Selected passage —
--------------------------------------------------

It was a splendorous flash in time. In the blocks surrounding the famous auditorium before Janis torched, Jay Leno killed, and Ted Nugent recently showcased, music rang from every corner.

As teenagers, Sugar Pie De Santo and her cousin, Etta James, practiced duets on their porch. Dressed to kill in minks and suits, folks strutted and strolled the crowded night streets. At the jazz clubs - Billie, Ella, Trane, and Monk --- played and sang up a storm.

Like the lighted arches with hanging glass globes, melted to scrap for the 1940s War Effort, the Fillmore clubs and their exploding energy were bulldozed into oblivion. Today, jazz pours from the doors of the one remaining venue, Rasselas On Fillmore, keeping the memory alive.

Rather than see the Victorian jewel housing Jimbo's Bop City at 1690 Post torn down to make way for the Japantown complex, activist Essie Collins petitioned the Redevelopment Agency to move the building intact around the corner to 1712 Fillmore.

There a branch of world-famous Marcus Books, devoted to African American literature, established in Oakland in 1960 by Drs. Raye and Julian Richardson, was installed in its San Francisco location.

--------------------------------------------------

Collected data:
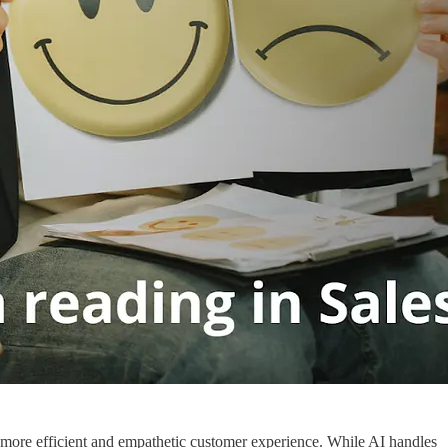
 more efficient and empathetic customer experience. While AI handles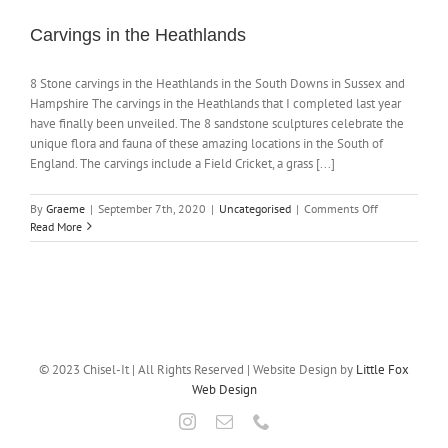
Carvings in the Heathlands
NEWS
8 Stone carvings in the Heathlands in the South Downs in Sussex and
Hampshire The carvings in the Heathlands that I completed last year
CONTACT
have finally been unveiled. The 8 sandstone sculptures celebrate the
unique flora and fauna of these amazing locations in the South of
England. The carvings include a Field Cricket, a grass [...]
SHOP
on
By
Graeme
|
September 7th, 2020
|
Uncategorised
|
Comments Off
Carvings
Read More
in
the
Heathlands
© 2023 Chisel-It | All Rights Reserved | Website Design by
Little Fox
Web Design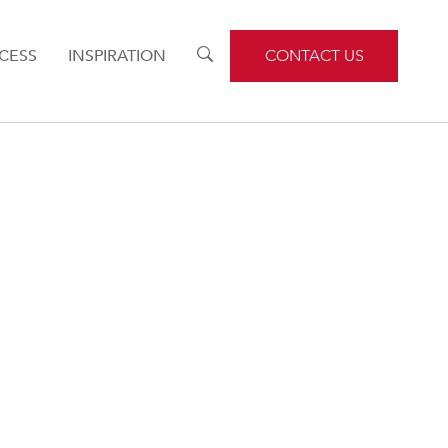
CESS
INSPIRATION
TOGGLE
CONTACT US
SEARCH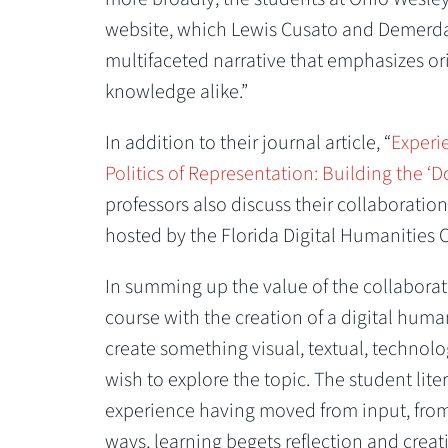
website, which Lewis Cusato and Demerdas
multifaceted narrative that emphasizes orig
knowledge alike.”
In addition to their journal article, “
Experi
Politics of Representation: Building the ‘
professors also discuss their collaboratio
hosted by the Florida Digital Humanities 
In summing up the value of the collaborati
course with the creation of a digital human
create something visual, textual, technolo
wish to explore the topic. The student lit
experience having moved from input, from l
ways, learning begets reflection and crea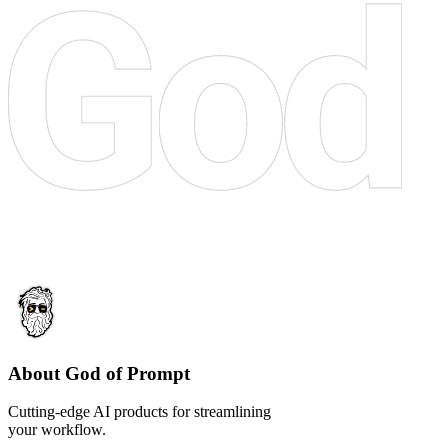
About God of Prompt
Cutting-edge AI products for streamlining
your workflow.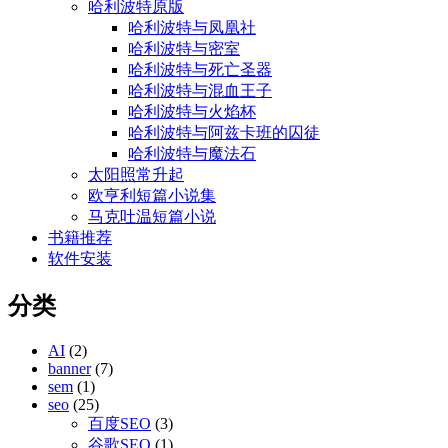
哈利波特原版
哈利波特与凤凰社
哈利波特与密室
哈利波特与死亡圣器
哈利波特与混血王子
哈利波特与火焰杯
哈利波特与阿兹卡班的囚徒
哈利波特与魔法石
太阳照常升起
欧亨利短篇小说集
马克吐温短篇小说
书籍推荐
软件安装
分类
AI
(2)
banner
(7)
sem
(1)
seo
(25)
百度SEO
(3)
谷歌SEO
(1)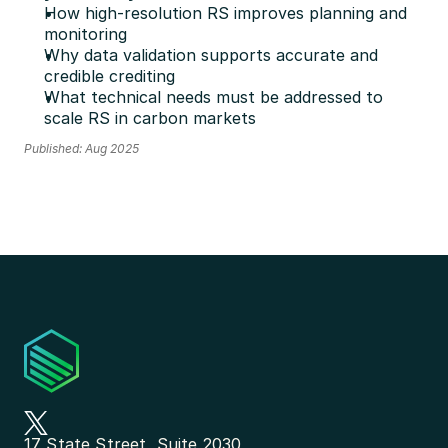
How high-resolution RS improves planning and 
monitoring 
Why data validation supports accurate and 
credible crediting
What technical needs must be addressed to 
scale RS in carbon markets
Published: Aug 2025
17 State Street, Suite 2030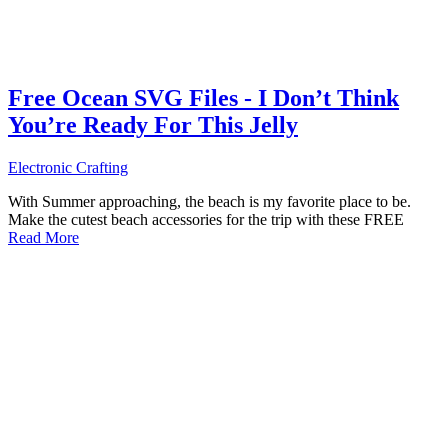
Free Ocean SVG Files - I Don’t Think
You’re Ready For This Jelly
Electronic Crafting
With Summer approaching, the beach is my favorite place to be.
Make the cutest beach accessories for the trip with these FREE
Read More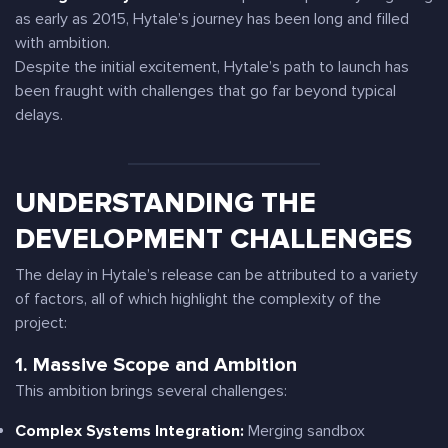
as early as 2015, Hytale’s journey has been long and filled
with ambition.
Despite the initial excitement, Hytale’s path to launch has
been fraught with challenges that go far beyond typical
delays.
UNDERSTANDING THE
DEVELOPMENT CHALLENGES
The delay in Hytale’s release can be attributed to a variety
of factors, all of which highlight the complexity of the
project:
1. Massive Scope and Ambition
This ambition brings several challenges:
Complex Systems Integration:
Merging sandbox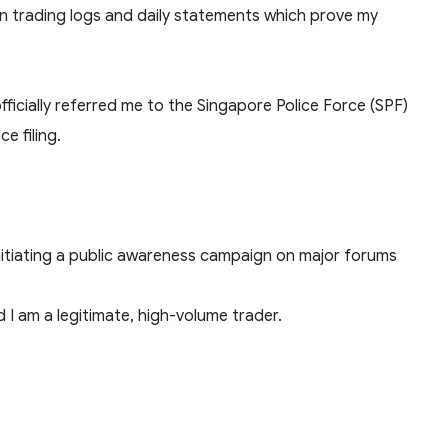
wn trading logs and daily statements which prove my
ficially referred me to the Singapore Police Force (SPF)
e filing.
nitiating a public awareness campaign on major forums
I am a legitimate, high-volume trader.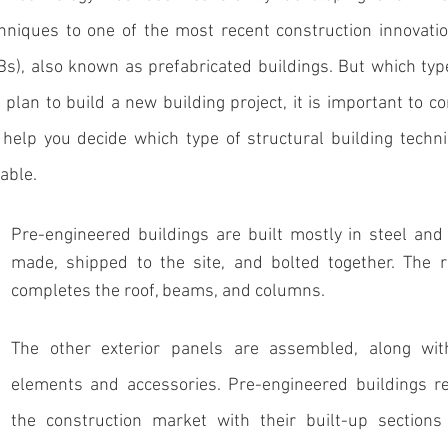
chniques to one of the most recent construction innovatio
Bs), also known as prefabricated buildings
. But which type
u plan to build a new building project, it is important to c
help you decide which type of structural building techni
able. 
Pre-engineered buildings
 are built mostly in steel and
made, shipped to the site, and bolted together. The ri
completes the roof, beams, and columns. 
The other exterior panels are assembled, along with
elements and accessories. Pre-engineered buildings rev
the construction market with their built-up sections 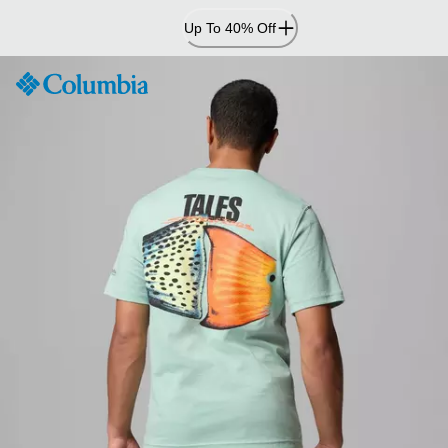
Skip
Up To 40% Off
to
Content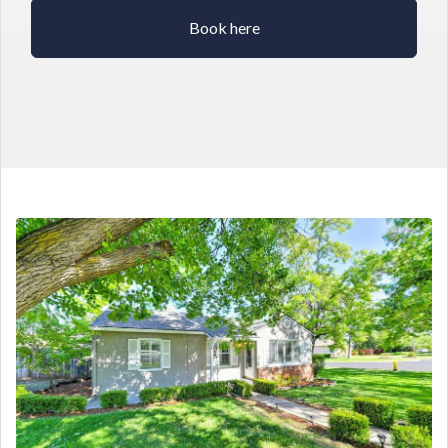
Book here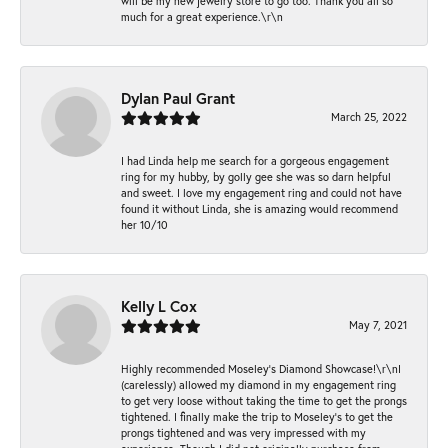
will be my new jewelry store to go too. Thank you all so
much for a great experience.\r\n
Dylan Paul Grant
March 25, 2022
I had Linda help me search for a gorgeous engagement
ring for my hubby, by golly gee she was so darn helpful
and sweet. I love my engagement ring and could not have
found it without Linda, she is amazing would recommend
her 10/10
Kelly L Cox
May 7, 2021
Highly recommended Moseley’s Diamond Showcase!\r\nI
(carelessly) allowed my diamond in my engagement ring
to get very loose without taking the time to get the prongs
tightened. I finally make the trip to Moseley’s to get the
prongs tightened and was very impressed with my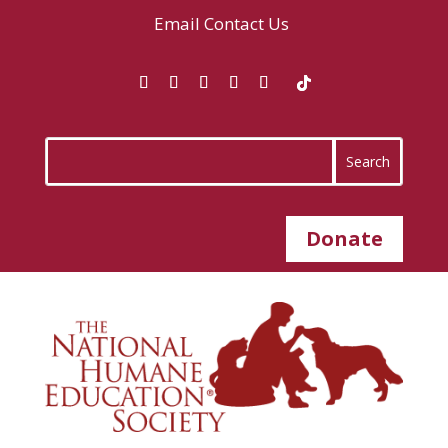
Email
Contact Us
Donate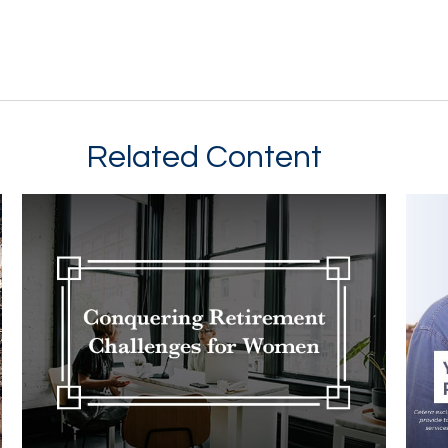
Related Content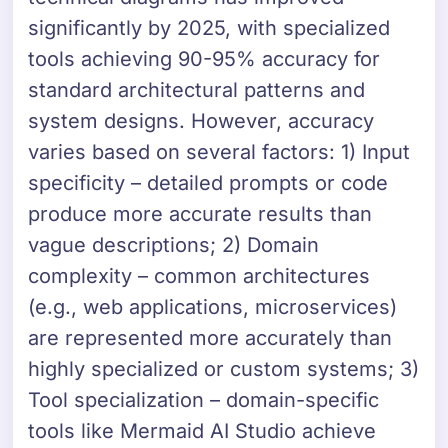
significantly by 2025, with specialized
tools achieving 90-95% accuracy for
standard architectural patterns and
system designs. However, accuracy
varies based on several factors: 1) Input
specificity – detailed prompts or code
produce more accurate results than
vague descriptions; 2) Domain
complexity – common architectures
(e.g., web applications, microservices)
are represented more accurately than
highly specialized or custom systems; 3)
Tool specialization – domain-specific
tools like Mermaid AI Studio achieve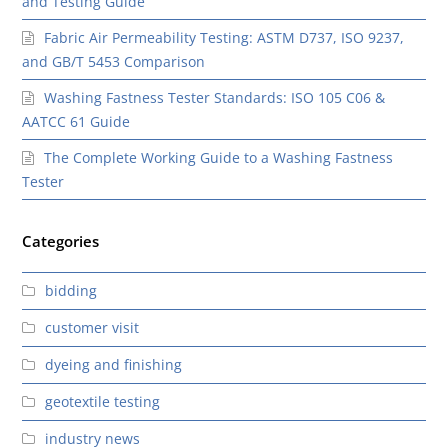
and Testing Guide
Fabric Air Permeability Testing: ASTM D737, ISO 9237,
and GB/T 5453 Comparison
Washing Fastness Tester Standards: ISO 105 C06 &
AATCC 61 Guide
The Complete Working Guide to a Washing Fastness
Tester
Categories
bidding
customer visit
dyeing and finishing
geotextile testing
industry news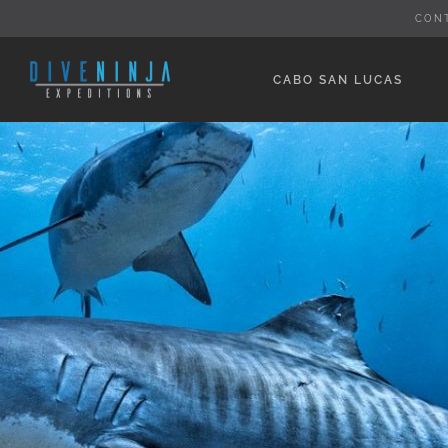
Skip
CON
to
content
CABO SAN LUCAS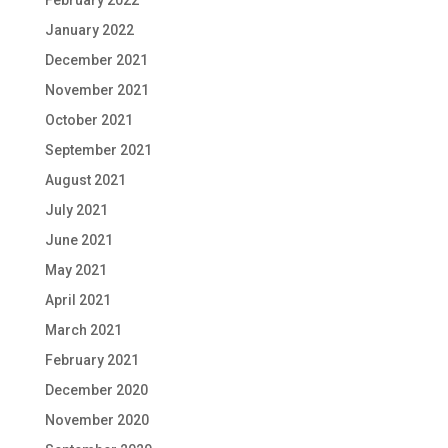
January 2022
December 2021
November 2021
October 2021
September 2021
August 2021
July 2021
June 2021
May 2021
April 2021
March 2021
February 2021
December 2020
November 2020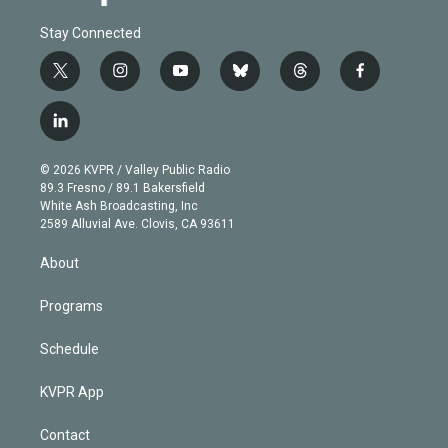
Stay Connected
t
i
y
b
t
f
w
n
o
l
h
a
i
s
u
u
r
c
l
t
t
t
e
e
e
i
t
a
u
s
a
b
n
e
g
b
k
d
o
© 2026 KVPR / Valley Public Radio
k
r
r
e
y
s
o
89.3 Fresno / 89.1 Bakersfield
e
a
k
White Ash Broadcasting, Inc
d
m
2589 Alluvial Ave. Clovis, CA 93611
i
n
About
Programs
Schedule
KVPR App
Contact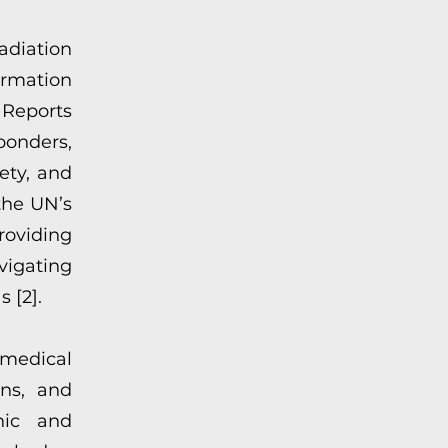
adiation
ormation
 Reports
ponders,
ety, and
the UN’s
roviding
vigating
s [2].
medical
ons, and
nic and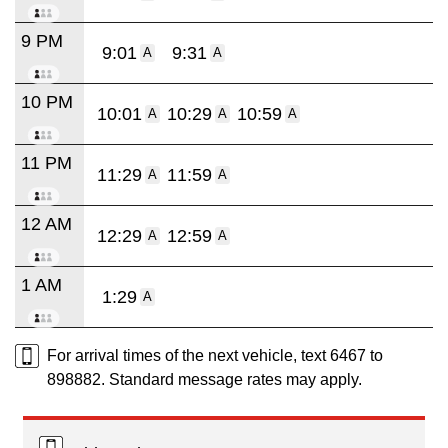
9 PM
9:01
9:31
A
A
10 PM
10:01
10:29
10:59
A
A
A
11 PM
11:29
11:59
A
A
12 AM
12:29
12:59
A
A
1 AM
1:29
A
For arrival times of the next vehicle, text 6467 to
898882. Standard message rates may apply.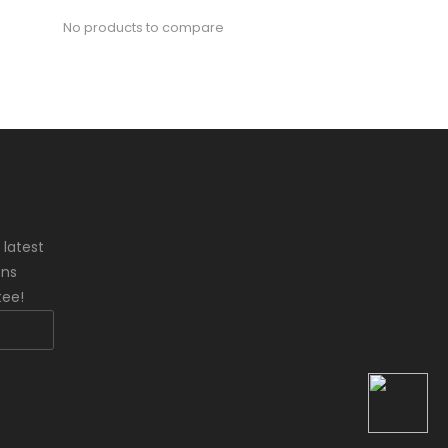
No products to compare
 latest
ons
tee!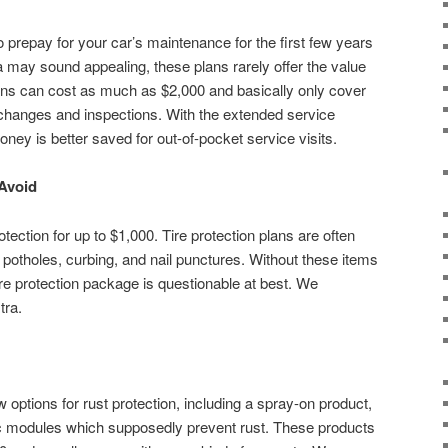
 prepay for your car’s maintenance for the first few years
a may sound appealing, these plans rarely offer the value
ns can cost as much as $2,000 and basically only cover
 changes and inspections. With the extended service
oney is better saved for out-of-pocket service visits.
 Avoid
tection for up to $1,000. Tire protection plans are often
ng potholes, curbing, and nail punctures. Without these items
ire protection package is questionable at best. We
tra.
w options for rust protection, including a spray-on product,
ic modules which supposedly prevent rust. These products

--------------------------------------------------

Tasks to perform —
(1) List the performers who, according to the Fillmore passage, played and sang at the jazz clubs.
(2) Answer these questions from the Fillmore passage:
(a) What is the name of the one remaining venue?
(b) Who petitioned the Redevelopment Agency to move the building that housed Jimbo's Bop City?
(c) In what city and year was Marcus Books established?

Responses in order —
(1) Billie, Ella, Trane, Monk

(2)
(a) Rasselas On Fillmore
(b) Essie Collins
(c) Oakland, 1960